GOAL: Report each line of the entries below that contains the string "item". Matches are case-sensitive.

DATA FOR PROCESSING:
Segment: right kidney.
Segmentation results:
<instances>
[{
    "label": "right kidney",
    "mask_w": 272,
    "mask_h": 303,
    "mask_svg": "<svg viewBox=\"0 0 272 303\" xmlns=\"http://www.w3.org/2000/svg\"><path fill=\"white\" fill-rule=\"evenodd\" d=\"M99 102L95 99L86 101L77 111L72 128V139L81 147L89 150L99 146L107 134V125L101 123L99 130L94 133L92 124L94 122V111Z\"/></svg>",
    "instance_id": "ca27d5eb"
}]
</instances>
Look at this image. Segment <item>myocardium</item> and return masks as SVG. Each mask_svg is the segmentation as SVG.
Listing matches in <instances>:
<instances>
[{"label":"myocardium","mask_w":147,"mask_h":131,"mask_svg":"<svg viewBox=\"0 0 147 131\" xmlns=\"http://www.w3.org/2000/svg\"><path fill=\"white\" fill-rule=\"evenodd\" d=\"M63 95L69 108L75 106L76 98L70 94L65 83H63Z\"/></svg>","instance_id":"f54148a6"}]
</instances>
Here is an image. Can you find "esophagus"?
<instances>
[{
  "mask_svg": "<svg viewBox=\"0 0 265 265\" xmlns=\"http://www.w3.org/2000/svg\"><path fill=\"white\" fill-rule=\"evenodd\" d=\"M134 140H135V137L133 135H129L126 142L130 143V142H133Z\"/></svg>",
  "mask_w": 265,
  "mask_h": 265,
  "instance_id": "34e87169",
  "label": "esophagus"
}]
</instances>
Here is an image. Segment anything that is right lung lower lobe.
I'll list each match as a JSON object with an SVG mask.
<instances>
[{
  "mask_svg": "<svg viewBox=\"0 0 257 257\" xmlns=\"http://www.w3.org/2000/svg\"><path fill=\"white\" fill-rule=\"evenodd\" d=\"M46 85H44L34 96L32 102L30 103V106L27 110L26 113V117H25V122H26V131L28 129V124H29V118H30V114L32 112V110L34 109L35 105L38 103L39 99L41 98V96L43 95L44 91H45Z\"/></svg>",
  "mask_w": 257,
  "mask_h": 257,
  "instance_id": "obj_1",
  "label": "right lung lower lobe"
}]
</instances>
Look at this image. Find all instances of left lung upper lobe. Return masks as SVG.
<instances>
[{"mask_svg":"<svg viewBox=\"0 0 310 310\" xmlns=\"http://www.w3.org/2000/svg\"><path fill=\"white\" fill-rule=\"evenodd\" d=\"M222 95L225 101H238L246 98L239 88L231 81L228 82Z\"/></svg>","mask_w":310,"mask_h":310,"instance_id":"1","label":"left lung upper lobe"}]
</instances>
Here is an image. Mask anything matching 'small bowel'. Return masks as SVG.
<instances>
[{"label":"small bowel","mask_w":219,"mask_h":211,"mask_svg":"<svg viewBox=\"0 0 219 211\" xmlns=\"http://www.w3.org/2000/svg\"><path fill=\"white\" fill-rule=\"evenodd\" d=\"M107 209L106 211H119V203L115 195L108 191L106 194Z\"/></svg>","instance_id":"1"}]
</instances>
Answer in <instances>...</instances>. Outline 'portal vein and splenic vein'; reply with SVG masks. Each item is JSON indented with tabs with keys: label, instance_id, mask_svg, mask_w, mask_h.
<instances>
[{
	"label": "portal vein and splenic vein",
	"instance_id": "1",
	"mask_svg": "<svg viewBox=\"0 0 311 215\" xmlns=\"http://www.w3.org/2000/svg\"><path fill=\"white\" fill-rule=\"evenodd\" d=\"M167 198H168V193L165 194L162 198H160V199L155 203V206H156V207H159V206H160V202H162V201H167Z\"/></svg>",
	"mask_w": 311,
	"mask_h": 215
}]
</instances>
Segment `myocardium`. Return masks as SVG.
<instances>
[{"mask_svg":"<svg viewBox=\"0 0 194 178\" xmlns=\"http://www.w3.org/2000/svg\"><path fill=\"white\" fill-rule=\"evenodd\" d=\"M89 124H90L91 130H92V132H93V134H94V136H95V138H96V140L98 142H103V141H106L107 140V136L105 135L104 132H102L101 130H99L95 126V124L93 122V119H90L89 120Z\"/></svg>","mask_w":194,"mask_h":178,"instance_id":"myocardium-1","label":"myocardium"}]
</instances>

EXERCISE RESPONSE:
Look at this image. Segment <item>myocardium</item> and return masks as SVG. Each mask_svg is the segmentation as SVG.
Answer in <instances>...</instances>. Outline 'portal vein and splenic vein'; reply with SVG masks. Each item is JSON indented with tabs with keys: label, instance_id, mask_svg, mask_w, mask_h.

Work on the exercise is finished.